Enfin, courant 2015, sortira également un roman court intitulé Séismes. Il constituera avec deux autres novellas une anthologie sur le thème « Rencontres avec Dracula à Bucarest ». Ce livre très « crocs » sera proposé en papier et en numérique aux Editions Rebelle.
D’autres projets se confirmeront sans doute au fur et à mesure des mois, dont une novella et quelques nouvelles prévues dans des anthologies…
10 – Quel est le dernier livre que vous ayez lu ?

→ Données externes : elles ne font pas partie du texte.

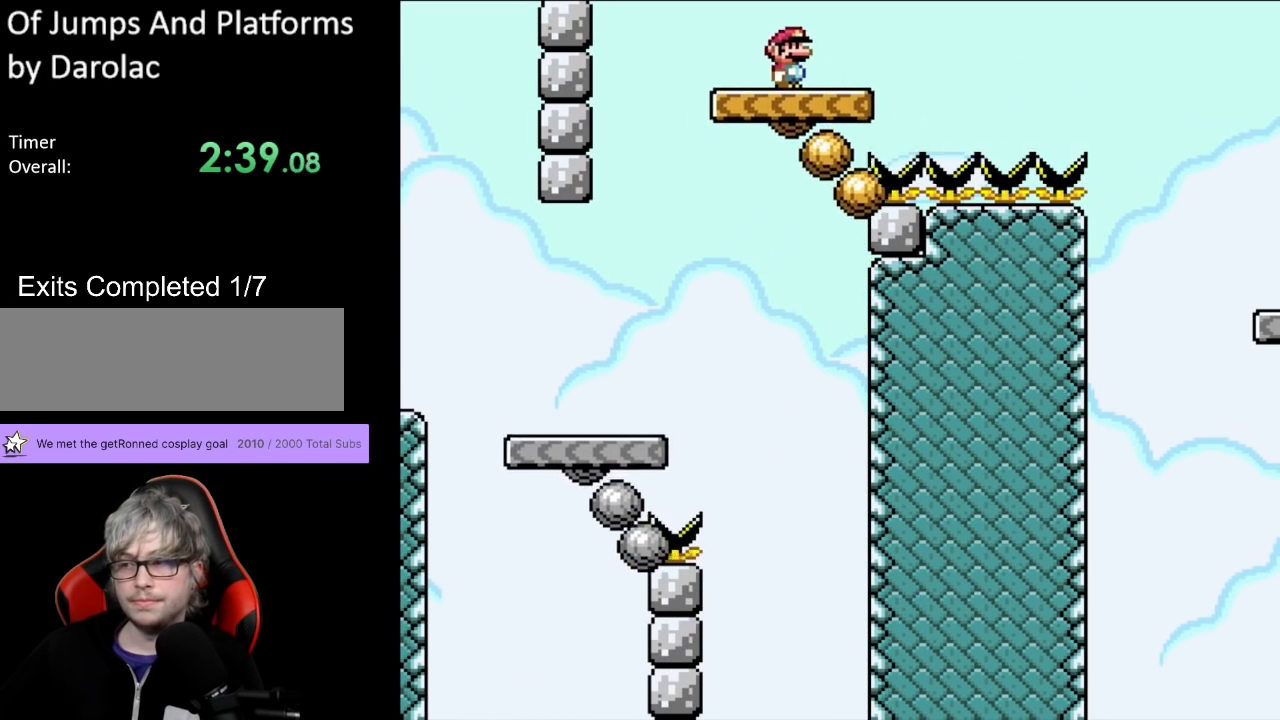
{"buttons": ["B", "Y", "DPAD_RIGHT"], "events": [[167, "DPAD_RIGHT", "down"], [383, "B", "down"]]}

Je suis en train de lire : Guinevère la dame blanche, de Jean-Louis Fetjaine.
Valérie Simon
Valérie Simon est née en octobre 1963 à Strasbourg, en Alsace.
Rapidement, elle développe un intérêt passionné pour les sciences en général, la biologie en particulier, mais également le dessin vers lequel elle dirigera finalement son cursus universitaire.
Elle ne lit pas, elle dévore les stocks des différentes bibliothèques qui se trouve sur son chemin. Et vient très tôt à l’écriture pour mettre en scène ses propres histoires, et ses propres héroïnes…
Elle achève quelques œuvres de jeunesse mais n’envisage pas encore d’en faire son métier. Sous l’insistance d’une collègue, elle envoie un manuscrit chez Fleuve Noir. Ce dernier est retenu, il est publié en 4 tomes de 1997 à 1999 dans la collection Legend, sous le titre Arkem, la pierre des ténèbres.
En 2012, son cycle de Fantasy est repris par les Editions du Riez qui le rééditent en quatre tomes grand format, dans la collection Brumes Étranges. Depuis, Valérie Simon collabore à des anthologies et à des revues en proposant des textes qui parlent de sorcellerie ou de monstres tapis dans les imaginaires collectifs.
Son projet actuel est une saga mêlant science-fiction et fantasy en un roman d’aventures se déroulant sur un monde primitif peuplé de créatures carnivores. Ce projet a reçu de la part de la Région Rhône-Alpes une aide à l’écriture.